MySQL SQL optimization

Source: Internet
Author: User
Tags rand

--mysql SQL optimization

-------------------2014/07/23

case of several order by
At first glance the problem seems a bit complicated, and we start with the simplest case.
Use this table to illustrate: (10w rows of data)

1. The simplest Order――order by index field

Judging from the results of explain (extra column), this statement is not sorted. Because field A is already in order. is to read the value of the PK sequentially, in the Order of index A (here is the hidden system column), and read from the data of the clustered index.

2. A little more complicated ――order by non-indexed fields

Here the extra column shows a using Filesort. The filesort here is not literally a "file sort", but rather a sort of server layer compared to one of the above. As for whether to use the file, it depends on whether the memory in the sorting process is sufficient or not enough to require a temporary file.

Not so far, let's think about it, how does theserver layer sort it ?

A simple idea is to read the table data into memory and then sort it. Read the memory of course you can think how to complete the whole. But this approach is very memory-intensive.
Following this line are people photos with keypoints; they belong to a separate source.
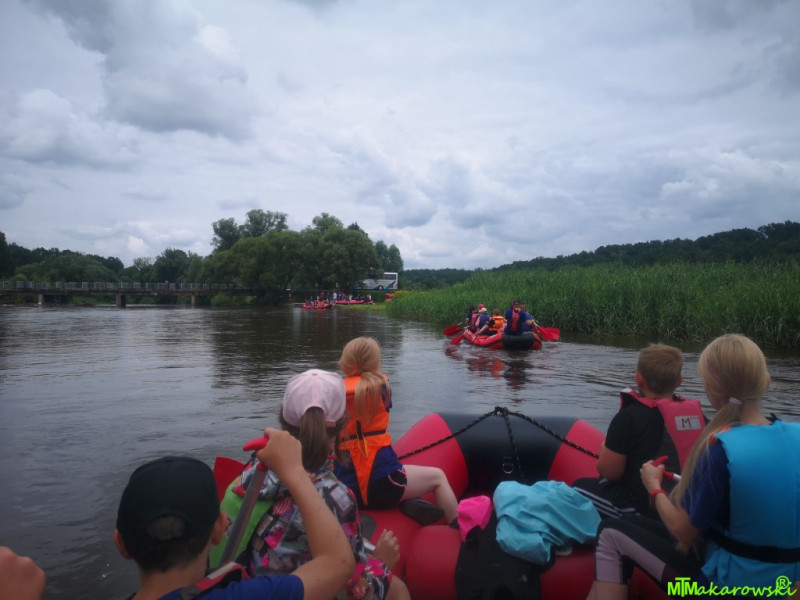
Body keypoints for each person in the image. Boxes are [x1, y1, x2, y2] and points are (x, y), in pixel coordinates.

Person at [586, 334, 800, 599]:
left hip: (722, 589)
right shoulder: (796, 436)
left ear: (710, 390)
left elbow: (683, 532)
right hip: (786, 587)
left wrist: (654, 487)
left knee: (609, 532)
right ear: (765, 382)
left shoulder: (719, 450)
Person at [218, 369, 409, 600]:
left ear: (284, 422)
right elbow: (353, 591)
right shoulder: (337, 497)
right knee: (398, 588)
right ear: (341, 429)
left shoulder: (252, 474)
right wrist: (381, 562)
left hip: (249, 588)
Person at [113, 428, 354, 600]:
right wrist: (294, 470)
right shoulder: (251, 595)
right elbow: (337, 563)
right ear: (220, 528)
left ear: (121, 543)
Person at [335, 337, 460, 526]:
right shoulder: (383, 388)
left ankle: (407, 502)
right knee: (438, 477)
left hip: (346, 489)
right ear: (375, 362)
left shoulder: (335, 394)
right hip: (385, 484)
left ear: (345, 361)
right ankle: (457, 527)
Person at [573, 344, 704, 519]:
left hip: (639, 509)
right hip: (682, 507)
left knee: (578, 487)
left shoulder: (628, 417)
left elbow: (609, 472)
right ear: (679, 381)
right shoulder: (700, 418)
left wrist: (605, 447)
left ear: (638, 379)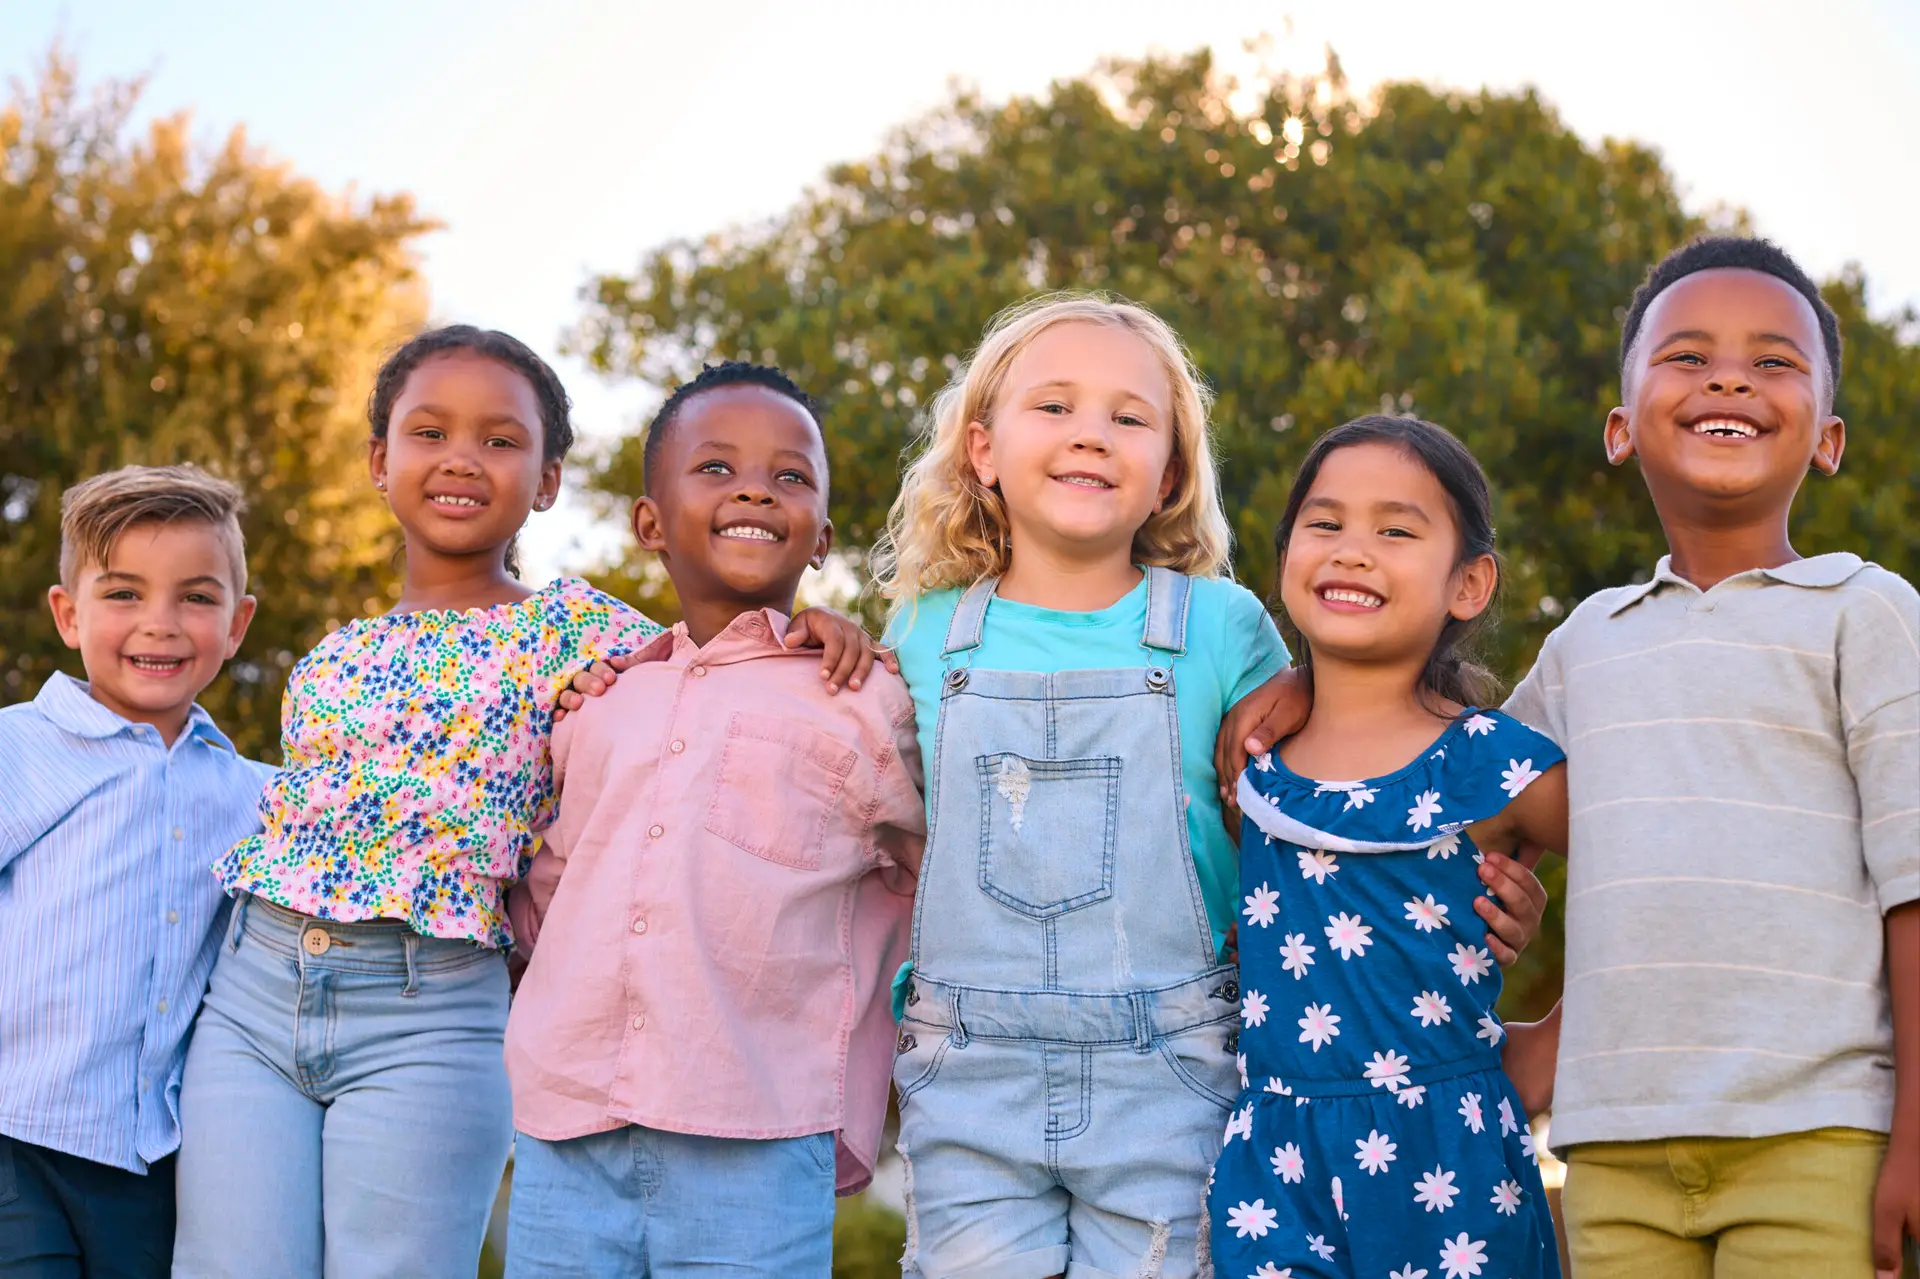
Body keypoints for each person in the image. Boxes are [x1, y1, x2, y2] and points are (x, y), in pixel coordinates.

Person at [1220, 237, 1920, 1278]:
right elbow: (1445, 771)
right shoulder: (1588, 641)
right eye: (1687, 356)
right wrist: (1309, 683)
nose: (1730, 376)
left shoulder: (1866, 613)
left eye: (1774, 361)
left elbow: (1912, 885)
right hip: (1613, 1145)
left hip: (1813, 1127)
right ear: (1620, 426)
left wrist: (1912, 1134)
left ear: (1828, 437)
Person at [169, 328, 880, 1278]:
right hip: (253, 984)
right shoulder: (329, 656)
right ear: (381, 463)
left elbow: (719, 660)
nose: (462, 457)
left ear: (547, 481)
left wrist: (816, 626)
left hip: (430, 994)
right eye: (430, 433)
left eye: (501, 440)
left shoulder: (583, 634)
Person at [868, 293, 1547, 1279]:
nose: (1091, 435)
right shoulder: (925, 635)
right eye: (1054, 408)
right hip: (970, 1075)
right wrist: (823, 644)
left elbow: (1343, 778)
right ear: (982, 450)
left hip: (1174, 1071)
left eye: (1129, 418)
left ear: (1170, 475)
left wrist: (1471, 883)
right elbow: (878, 828)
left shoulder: (1223, 628)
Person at [501, 361, 925, 1276]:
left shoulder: (864, 696)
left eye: (790, 476)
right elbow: (549, 895)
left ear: (822, 538)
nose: (754, 491)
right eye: (717, 468)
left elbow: (936, 870)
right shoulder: (598, 702)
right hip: (570, 1125)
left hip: (759, 1129)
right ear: (650, 522)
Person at [1206, 416, 1568, 1279]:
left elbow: (1647, 879)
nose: (1353, 549)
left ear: (1470, 583)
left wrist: (1557, 1039)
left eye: (1396, 530)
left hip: (1454, 1161)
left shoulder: (1492, 761)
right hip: (1274, 1165)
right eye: (1324, 524)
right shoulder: (1248, 758)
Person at [0, 465, 268, 1278]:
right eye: (123, 594)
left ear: (237, 623)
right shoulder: (19, 747)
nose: (161, 623)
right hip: (17, 1132)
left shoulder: (259, 795)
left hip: (158, 1157)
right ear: (69, 614)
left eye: (196, 596)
You need to occupy the same size of memory as the table.

Another procedure, read only in field B and its corresponding primary key ID. You can imagine a struct that consists of these two fields, sorted by the value of B. Once the sorting is complete, the primary key ID is followed by the Order of field B, and the result is returned.

In fact, the second approach is the actual implementation process in this example. The structure that holds the field values for sorting we call Sort_keys.
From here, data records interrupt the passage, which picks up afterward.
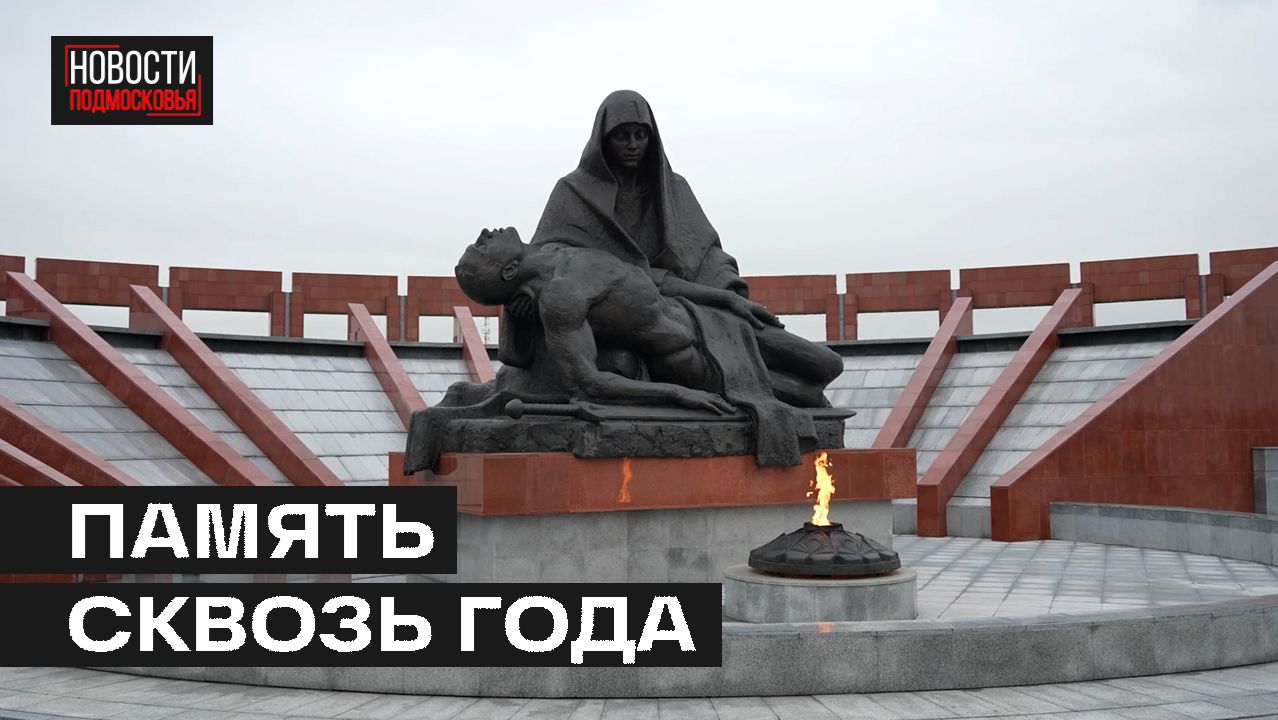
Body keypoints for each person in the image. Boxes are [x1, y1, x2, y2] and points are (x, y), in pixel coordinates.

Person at [500, 90, 842, 407]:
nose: (633, 145)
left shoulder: (674, 190)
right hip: (630, 322)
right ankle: (798, 398)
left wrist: (728, 295)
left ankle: (799, 394)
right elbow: (543, 261)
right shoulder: (573, 192)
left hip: (700, 305)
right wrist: (525, 301)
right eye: (622, 136)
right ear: (603, 140)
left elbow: (710, 255)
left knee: (825, 364)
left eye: (641, 135)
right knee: (623, 364)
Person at [455, 226, 818, 466]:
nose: (485, 233)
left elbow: (656, 282)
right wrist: (679, 394)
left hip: (709, 318)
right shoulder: (560, 298)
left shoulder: (557, 248)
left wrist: (727, 300)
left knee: (826, 366)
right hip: (695, 362)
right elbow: (589, 383)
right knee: (812, 389)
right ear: (507, 271)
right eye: (481, 247)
As for the order by B,c, the effect is the same as order by B, which can be understood as a single field more than the structure above.

3. Field function sorting

With the above process, it is simple here, or in order to read all the field B, only the Sort_keys is the length of B.

4. Order by Rand ()

According to the natural idea, order by rand () can also be modeled as described above, for each row, the generated rand () value into the Sort_kyes. But actually the effect is as follows:

There is a using temporary in the extra field, which means that a temporary table is used. So what is the operating flow of the using temporary?
A) Create a temporary table for the heap engine with the field named "" A B c D, and the first field to be anonymous;
b) Read the data in table TB into the temporary table in rows, and fill in the first field with a random real number (0,1);
c) Sort by the first field and return
d) Query Complete Delete temp table

Analysis of this process, because the data from the InnoDB table read into the temporary table, the InnoDB table has actually been read into memory, in this process, if the memory is not enough when the write file policy, there are two copies of the table in memory, as well as the process of copying data one by one from memory to the staging table.

--order by rank optimization

Basically it is solved by using query Max (ID) * RAND () to randomly fetch the data.

For example:

SELECT *
From ' table '
WHERE ID >= (SELECT floor (MAX (ID) * RAND ()) from ' table ')
ORDER by ID LIMIT 1;

You can optimize the judgment with min (id), because there is no judge of min (id), and the result is that some time is always queried for some rows before min in the table.

SELECT * from ' table '
WHERE ID >= (SELECT Floor (RAND () * ((select MAX (ID) from ' table ')-(select min (id) from ' table ') + (select min (id) FRO M ' table ')))
ORDER by ID LIMIT 1;

--Optimization drawbacks: If the data values are unevenly distributed, the resulting randomness is problematic . For example:

Data distribution 1-----3-------------------------------------------------2000000

So in this way, there should be a 90% chance of getting 2000000 of the rows.

Related Article

Contact Us

The content source of this page is from Internet, which doesn't represent Alibaba Cloud's opinion; products and services mentioned on that page don't have any relationship with Alibaba Cloud. If the content of the page makes you feel confusing, please write us an email, we will handle the problem within 5 days after receiving your email.

If you find any instances of plagiarism from the community, please send an email to: info-contact@alibabacloud.com and provide relevant evidence. A staff member will contact you within 5 working days.

A Free Trial That Lets You Build Big!

Start building with 50+ products and up to 12 months usage for Elastic Compute Service

  • Sales Support

    1 on 1 presale consultation

  • After-Sales Support

    24/7 Technical Support 6 Free Tickets per Quarter Faster Response

  • Alibaba Cloud offers highly flexible support services tailored to meet your exact needs.